§ **WHAT YOU NEED TO DO**:
Which lines run from the one containing "photomicrograph of thyroid" to the end of the entries? Quote them exactly, and nothing else.

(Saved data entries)

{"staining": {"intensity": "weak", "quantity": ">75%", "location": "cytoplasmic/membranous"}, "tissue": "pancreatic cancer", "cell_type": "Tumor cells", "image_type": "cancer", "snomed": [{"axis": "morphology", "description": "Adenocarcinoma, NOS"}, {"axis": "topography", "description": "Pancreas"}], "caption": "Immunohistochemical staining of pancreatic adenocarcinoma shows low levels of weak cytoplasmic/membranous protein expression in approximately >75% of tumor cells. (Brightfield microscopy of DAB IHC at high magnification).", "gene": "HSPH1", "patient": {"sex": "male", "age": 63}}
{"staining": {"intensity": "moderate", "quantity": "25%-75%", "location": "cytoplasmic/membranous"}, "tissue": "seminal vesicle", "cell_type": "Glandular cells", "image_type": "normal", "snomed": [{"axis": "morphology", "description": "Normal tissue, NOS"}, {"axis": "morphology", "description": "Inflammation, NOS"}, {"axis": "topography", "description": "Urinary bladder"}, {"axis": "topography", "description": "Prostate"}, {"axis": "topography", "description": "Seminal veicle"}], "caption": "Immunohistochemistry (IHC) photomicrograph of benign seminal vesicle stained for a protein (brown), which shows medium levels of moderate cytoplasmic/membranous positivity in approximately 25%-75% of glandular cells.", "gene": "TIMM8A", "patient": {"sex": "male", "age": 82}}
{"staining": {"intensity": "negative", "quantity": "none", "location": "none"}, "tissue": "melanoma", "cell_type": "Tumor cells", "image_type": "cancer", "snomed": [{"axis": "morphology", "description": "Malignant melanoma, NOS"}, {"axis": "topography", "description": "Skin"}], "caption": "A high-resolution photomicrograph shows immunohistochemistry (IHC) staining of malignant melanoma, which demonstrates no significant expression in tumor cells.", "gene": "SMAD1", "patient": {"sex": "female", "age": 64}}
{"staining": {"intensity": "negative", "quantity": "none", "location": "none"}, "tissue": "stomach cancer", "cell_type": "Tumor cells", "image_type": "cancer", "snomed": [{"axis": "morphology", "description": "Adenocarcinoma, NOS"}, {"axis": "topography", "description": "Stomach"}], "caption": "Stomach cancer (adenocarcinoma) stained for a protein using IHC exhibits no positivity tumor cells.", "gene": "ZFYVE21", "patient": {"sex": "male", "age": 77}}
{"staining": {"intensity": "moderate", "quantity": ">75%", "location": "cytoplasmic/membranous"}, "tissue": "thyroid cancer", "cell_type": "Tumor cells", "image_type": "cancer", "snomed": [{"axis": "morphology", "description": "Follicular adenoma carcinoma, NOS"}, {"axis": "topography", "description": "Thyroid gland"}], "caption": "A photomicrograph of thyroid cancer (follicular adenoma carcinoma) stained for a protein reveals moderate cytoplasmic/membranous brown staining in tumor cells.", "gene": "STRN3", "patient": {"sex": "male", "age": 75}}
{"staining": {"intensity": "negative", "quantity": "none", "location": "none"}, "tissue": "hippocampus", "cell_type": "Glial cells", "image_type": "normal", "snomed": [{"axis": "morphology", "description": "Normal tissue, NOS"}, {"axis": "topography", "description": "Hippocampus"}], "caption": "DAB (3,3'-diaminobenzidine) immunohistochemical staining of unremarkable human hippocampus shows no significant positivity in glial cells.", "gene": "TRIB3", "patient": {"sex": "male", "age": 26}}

§ **THE ANSWER**:
{"staining": {"intensity": "moderate", "quantity": ">75%", "location": "cytoplasmic/membranous"}, "tissue": "thyroid cancer", "cell_type": "Tumor cells", "image_type": "cancer", "snomed": [{"axis": "morphology", "description": "Follicular adenoma carcinoma, NOS"}, {"axis": "topography", "description": "Thyroid gland"}], "caption": "A photomicrograph of thyroid cancer (follicular adenoma carcinoma) stained for a protein reveals moderate cytoplasmic/membranous brown staining in tumor cells.", "gene": "STRN3", "patient": {"sex": "male", "age": 75}}
{"staining": {"intensity": "negative", "quantity": "none", "location": "none"}, "tissue": "hippocampus", "cell_type": "Glial cells", "image_type": "normal", "snomed": [{"axis": "morphology", "description": "Normal tissue, NOS"}, {"axis": "topography", "description": "Hippocampus"}], "caption": "DAB (3,3'-diaminobenzidine) immunohistochemical staining of unremarkable human hippocampus shows no significant positivity in glial cells.", "gene": "TRIB3", "patient": {"sex": "male", "age": 26}}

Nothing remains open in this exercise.